In that way, human beings are Spooge Monkeys.
Scientology wins definitely produce a brain spooge.
Alanzo
As Lady Squash has said in her response it is Grade 0 which supposedly allows you to communicate, not Grade 1 as I incorrectly said. Already the details of the subject are growing a little hazy in my mind.
Gimpy wrote:
“Already the details of the subject are growing a little hazy in my mind.”
I’d take a win on that one, Gimpy! 🙂
Alanzo
A very interesting re-evaluation.
My own win’s with the subject are quite limited, for example I don’t think I ever really ‘EP’d’ Grade one as I was never able to say rude, inappropriate things to others as other scns seemed to do, what a great benefit this ‘ability’ must be to them.
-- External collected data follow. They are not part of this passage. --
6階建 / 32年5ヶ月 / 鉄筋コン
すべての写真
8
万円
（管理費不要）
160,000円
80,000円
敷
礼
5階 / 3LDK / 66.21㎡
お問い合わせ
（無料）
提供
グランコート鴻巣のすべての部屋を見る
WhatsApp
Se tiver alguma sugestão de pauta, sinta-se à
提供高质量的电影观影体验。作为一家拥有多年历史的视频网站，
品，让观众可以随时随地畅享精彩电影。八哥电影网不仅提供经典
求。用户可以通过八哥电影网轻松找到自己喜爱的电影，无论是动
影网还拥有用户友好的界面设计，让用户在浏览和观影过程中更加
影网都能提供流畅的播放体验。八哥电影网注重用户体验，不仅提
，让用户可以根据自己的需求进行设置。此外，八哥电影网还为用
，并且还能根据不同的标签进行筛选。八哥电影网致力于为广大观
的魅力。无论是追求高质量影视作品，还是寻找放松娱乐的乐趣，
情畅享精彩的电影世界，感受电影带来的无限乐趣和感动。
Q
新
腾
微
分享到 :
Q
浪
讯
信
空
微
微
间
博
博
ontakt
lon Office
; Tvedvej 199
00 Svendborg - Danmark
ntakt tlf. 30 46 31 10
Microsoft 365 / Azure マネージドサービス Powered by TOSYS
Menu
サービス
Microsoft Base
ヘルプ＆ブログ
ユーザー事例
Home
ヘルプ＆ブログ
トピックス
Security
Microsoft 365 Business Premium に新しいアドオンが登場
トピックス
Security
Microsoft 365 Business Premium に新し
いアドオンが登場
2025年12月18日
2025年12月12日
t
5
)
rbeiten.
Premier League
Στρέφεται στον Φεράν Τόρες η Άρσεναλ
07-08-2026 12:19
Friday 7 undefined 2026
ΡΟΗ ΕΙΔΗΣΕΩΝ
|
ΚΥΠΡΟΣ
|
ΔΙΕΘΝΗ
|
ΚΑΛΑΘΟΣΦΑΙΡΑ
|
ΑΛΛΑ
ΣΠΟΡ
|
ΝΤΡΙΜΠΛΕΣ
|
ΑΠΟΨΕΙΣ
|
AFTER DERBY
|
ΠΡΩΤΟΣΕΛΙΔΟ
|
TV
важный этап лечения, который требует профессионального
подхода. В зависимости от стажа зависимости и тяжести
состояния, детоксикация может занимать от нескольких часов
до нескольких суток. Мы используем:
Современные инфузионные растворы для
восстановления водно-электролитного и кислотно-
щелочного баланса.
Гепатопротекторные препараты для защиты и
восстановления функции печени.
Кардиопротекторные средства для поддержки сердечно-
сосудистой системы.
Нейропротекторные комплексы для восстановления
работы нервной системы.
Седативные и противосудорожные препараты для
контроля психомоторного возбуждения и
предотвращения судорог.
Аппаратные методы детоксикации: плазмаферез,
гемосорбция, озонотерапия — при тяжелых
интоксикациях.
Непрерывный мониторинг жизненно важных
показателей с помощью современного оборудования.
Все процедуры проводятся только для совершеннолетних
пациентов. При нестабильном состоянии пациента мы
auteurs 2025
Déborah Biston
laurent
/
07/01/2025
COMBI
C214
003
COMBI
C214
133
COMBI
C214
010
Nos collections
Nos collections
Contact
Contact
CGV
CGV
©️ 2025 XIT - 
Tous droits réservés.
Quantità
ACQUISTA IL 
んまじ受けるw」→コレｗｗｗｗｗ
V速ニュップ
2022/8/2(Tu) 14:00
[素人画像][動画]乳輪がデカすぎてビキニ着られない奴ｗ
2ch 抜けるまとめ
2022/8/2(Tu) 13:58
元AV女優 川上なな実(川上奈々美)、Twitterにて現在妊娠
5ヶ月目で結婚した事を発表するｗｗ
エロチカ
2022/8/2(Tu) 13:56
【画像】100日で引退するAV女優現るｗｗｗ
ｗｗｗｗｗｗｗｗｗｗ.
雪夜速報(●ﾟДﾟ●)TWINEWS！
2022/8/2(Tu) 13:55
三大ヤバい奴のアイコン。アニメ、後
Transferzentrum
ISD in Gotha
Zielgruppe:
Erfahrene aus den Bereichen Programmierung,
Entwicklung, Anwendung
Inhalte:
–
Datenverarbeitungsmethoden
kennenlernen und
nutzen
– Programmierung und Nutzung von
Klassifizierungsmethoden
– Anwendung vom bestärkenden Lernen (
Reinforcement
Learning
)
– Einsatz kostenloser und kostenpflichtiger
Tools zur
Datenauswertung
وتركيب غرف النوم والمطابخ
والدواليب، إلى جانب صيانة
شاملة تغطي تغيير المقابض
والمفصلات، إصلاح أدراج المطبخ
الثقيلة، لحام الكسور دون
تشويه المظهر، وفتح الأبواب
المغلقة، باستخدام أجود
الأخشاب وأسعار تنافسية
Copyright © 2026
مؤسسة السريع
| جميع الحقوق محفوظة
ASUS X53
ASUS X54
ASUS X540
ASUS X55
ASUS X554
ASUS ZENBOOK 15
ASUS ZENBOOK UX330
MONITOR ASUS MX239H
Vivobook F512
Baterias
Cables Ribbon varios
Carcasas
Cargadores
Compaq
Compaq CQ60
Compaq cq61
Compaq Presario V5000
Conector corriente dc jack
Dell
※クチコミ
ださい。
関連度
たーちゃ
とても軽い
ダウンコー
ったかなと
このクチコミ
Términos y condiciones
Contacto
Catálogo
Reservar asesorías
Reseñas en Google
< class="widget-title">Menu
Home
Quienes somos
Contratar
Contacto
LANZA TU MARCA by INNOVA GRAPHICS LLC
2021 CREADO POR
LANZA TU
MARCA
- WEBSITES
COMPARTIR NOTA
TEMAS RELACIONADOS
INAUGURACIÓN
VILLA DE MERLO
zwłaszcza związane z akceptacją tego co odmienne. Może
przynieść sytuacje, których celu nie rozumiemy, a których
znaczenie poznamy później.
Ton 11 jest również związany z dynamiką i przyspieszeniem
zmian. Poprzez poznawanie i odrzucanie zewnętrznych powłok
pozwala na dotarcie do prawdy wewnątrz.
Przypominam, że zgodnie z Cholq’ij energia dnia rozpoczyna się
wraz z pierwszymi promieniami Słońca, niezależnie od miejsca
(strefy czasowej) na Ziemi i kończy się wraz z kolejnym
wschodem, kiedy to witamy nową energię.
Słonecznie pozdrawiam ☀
There is just one thing that still holds credibility for me and that is word clearing. Even under the scrutiny of sups on the freewinds I only paid lip service to the full clearing routine, however just looking up a word I didn’t know rather than guess at it was a real help – grammar terms especially. Still I have read since that word clearing was actually developed by students on the SHBC then taken by hubbard as his own invention.
All those hundreds of hours spent saying and doing the same thing over and over again on objectives seems now like a real waste of time – where is the long term benefit of this? But I’m sure that the new, wonderful, SRD fixes all past issues and makes super beings of everyone who does it.
I only had one sec checking session, auditing rudiments were my thing, these took the majority of the session time as i divulged the latest batch of scandal. I shudder at the thought that all I divulged is now sitting in a file guarded by a group of fanatics who will (and have) sold out their own family for the cause.
scn speaks of freedom but this is not a win I ever experienced with them, as I dragged myself in there in the final years it never felt like anything but slavery, I couldn’t wait for course time to be over, until one day the final straw broke and I was off to a far greater freedom than I’d known for many years with the cult.
Hi Alonzo,
Nice post.
I know what you mean. I routinely examine my “wins” and find them not to be as fantastic as I once did. One example is Grade O–ability to communicate freely with anyone about anything (or something like that). I attested, thought I could and the truth is I realized after I left, I had lost the ability to communicate as freely as I could before. It’s such a mind fuck.